## EXERCISE BRIEF
Copy all lines below containing "Table".

## DATA BELOW
*****

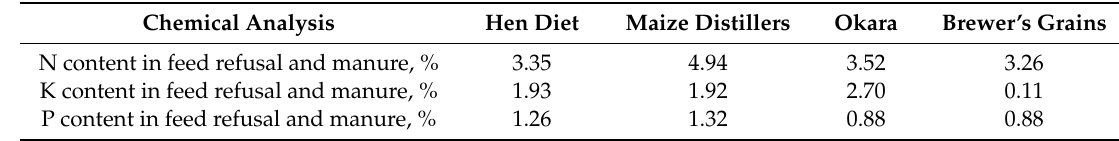
Table 5. Chemical analysis of feed refusal and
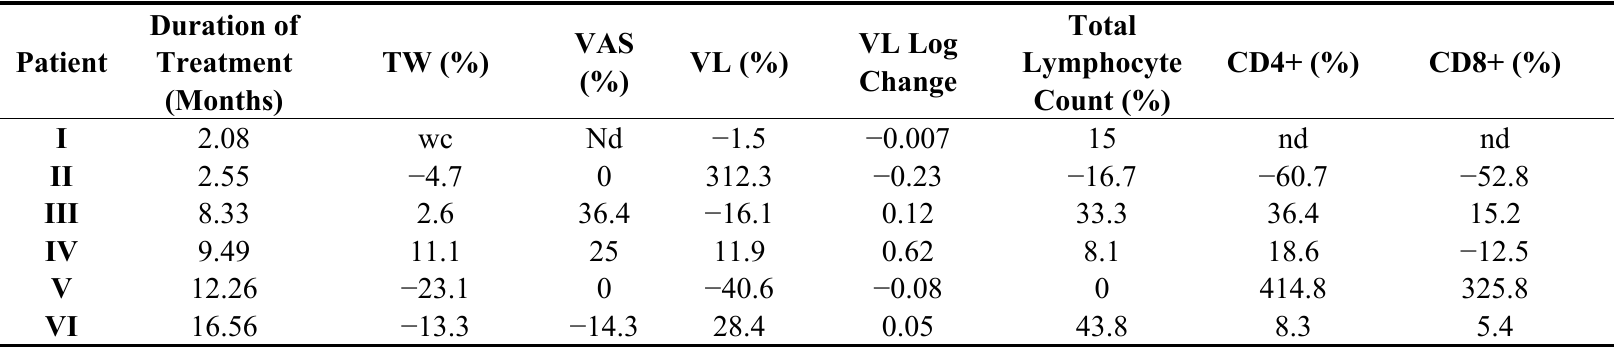
Table 4. Percent change in clinical and laboratory parameters when tenofovir treatment was stopped compared to baseline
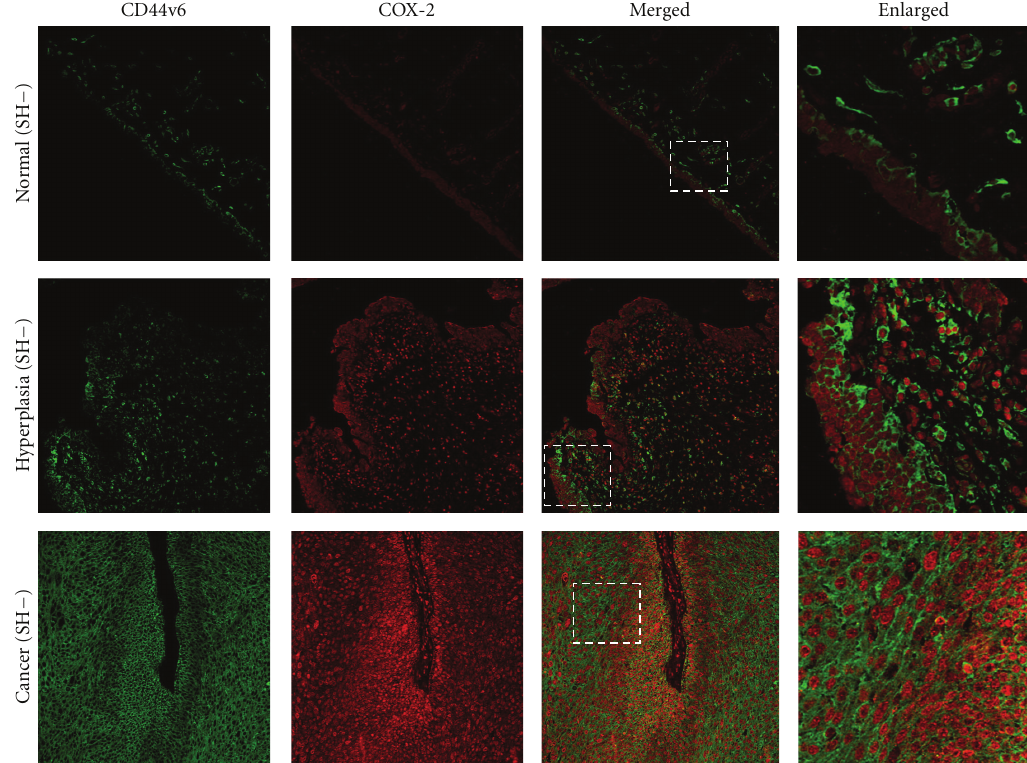
Figure 3: Localization of CD44v6 and COX-2 in urinary bladder samples. The distribution of CD44v6 (green) and COX-2 (red) was determined by double immunofluorescence in normal tissue, hyperplasic tissue nearby tumor, and cancer of urinary bladder tissue. These subjects had other risk factors without S. haematobium infections. Original magnification is 200x. Enlarged: enlargement of dotted areas. SH: S. haematobium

*****

## SOLUTION TO THIS TASK
Table 5. Chemical analysis of feed refusal and
Table 4. Percent change in clinical and laboratory parameters when tenofovir treatment was stopped compared to baseline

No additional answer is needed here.